Given two non-empty red-black trees L and R, we will produce a new red-black tree that is the concatenation of L and R. This will take time proportional to O(lg (max(|L|,|R|))), where |L| denotes the number of nodes in L.

First, remove the largest element from L, c. Next, find the black height of L and R. By "black height", I mean the number of black nodes on any path from the root to a leaf. By the red-black tree invariants, this is constant on all paths of any given tree.
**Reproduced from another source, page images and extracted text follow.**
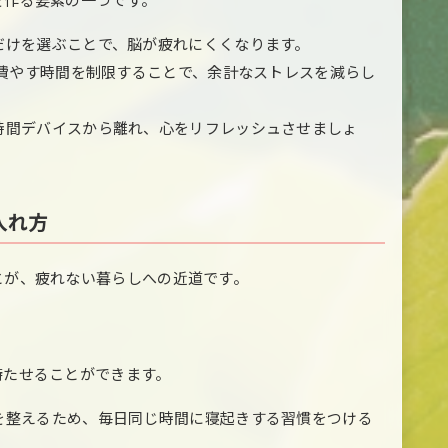
だけを選ぶことで、脳が疲れにくくなります。
に費やす時間を制限することで、余計なストレスを減らし
時間デバイスから離れ、心をリフレッシュさせましょ
入れ方
とが、疲れない暮らしへの近道です。
持たせることができます。
を整えるため、毎日同じ時間に寝起きする習慣をつける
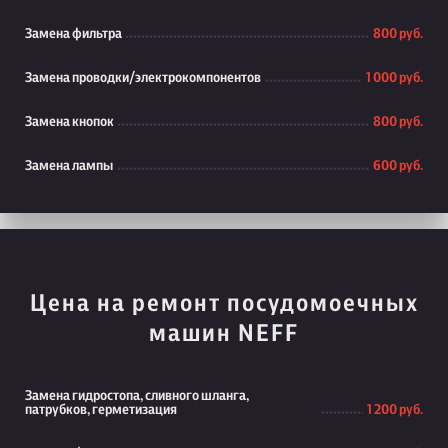
Замена фильтра
800 руб.
Замена проводки/электрокомпонентов
1 000 руб.
Замена кнопок
800 руб.
Замена лампы
600 руб.
Цена на ремонт посудомоечных
машин NEFF
Замена гидростопа, сливного шланга,
патрубков, герметизация
1 200 руб.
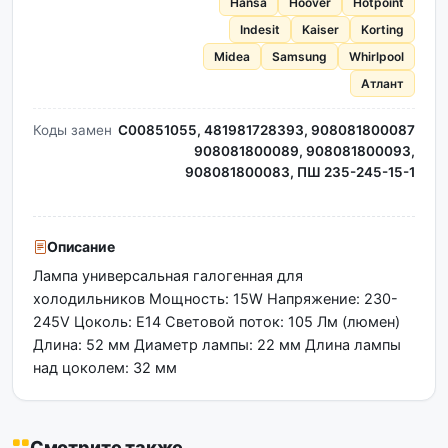
Hansa
Hoover
Hotpoint
Indesit
Kaiser
Korting
Midea
Samsung
Whirlpool
Атлант
Коды замен
C00851055, 481981728393, 908081800087
908081800089, 908081800093,
908081800083, ПШ 235-245-15-1
Описание
Лампа универсальная галогенная для
холодильников Мощность: 15W Напряжение: 230-
245V Цоколь: Е14 Световой поток: 105 Лм (люмен)
Длина: 52 мм Диаметр лампы: 22 мм Длина лампы
над цоколем: 32 мм
Смотрите также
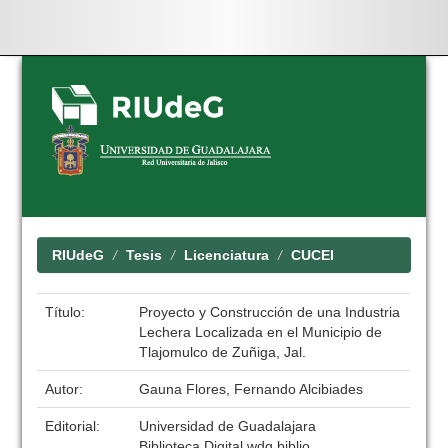
Skip
navigation
RIUdeG
Tesis
Licenciatura
CUCEI
Título:
Proyecto y Construcción de una Industria
Lechera Localizada en el Municipio de
Tlajomulco de Zuñiga, Jal.
Autor:
Gauna Flores, Fernando Alcibiades
Editorial:
Universidad de Guadalajara
Biblioteca Digital wdg.biblio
Call L's black height p and R's black height q, and assume w.l.o.g. p ≤ q.

From the root of R, follow left children until arriving at a black node R' with height p. Make a new red tree C with root element c, left child L and right child R'. Since L is a red-black tree on its own, its root is black, and the color invariants are not violated at or below C. Furthermore, the black height of C is p.

However, we cannot simply splice C back into R in place of R'. First, if p = q, R' is R, yet C has a red root. In this case, simply recolor the root of C black. This is your new concatenated tree.

Second, if R' is not the root, it may have a red parent. Red parents are not permitted to have red children, so we must rebalance. Here we just apply Okasaki's rebalancing scheme all the way up the spine between R' (now replaced with C) and the root of R.

There are two possible cases. If C has no grandparent, color C's parent black. The tree is now valid.

If C has a grandparent, it must be black and of black height p+1, since C's parent is red. Replace C's grandparent with a new red tree, the root of which is the root of C's parent, the left child of which is C, recolored black, and the right child of which is a black tree that consists of C's sibling, C's grandparent's root, and C's uncle, in that order. This doesn't increase the black height of C's grandparent, but it changes its color to red, which might make it a root or a red child of a red parent, so we have to rebalance again, and so on all the way up the tree

  • Finding the black height of both trees : O(lg |L|) + O(lg |R|)
  • Tracing down R to the right spot: O(lg |R| - lg |L|)
  • Rotations all the way back up to the root: O(lg |R| - lg |L|)

None of these is greater than O(lg |R| + lg |L|) = O(lg (max(|L|,|R|)))

To make this O(lg (min(|L|,|R|))), first reverse the spine pointers. Then you don't need the black height of the larger tree, you only need to count black spine nodes until one tree runs out of spine. Then, use the original (not Okasaki's) rebalancing scheme to make sure you only rebalance O(1) nodes. Finally, mark the rest of the spine that doesn't need rebalancing for lazy recoloring if necessary later.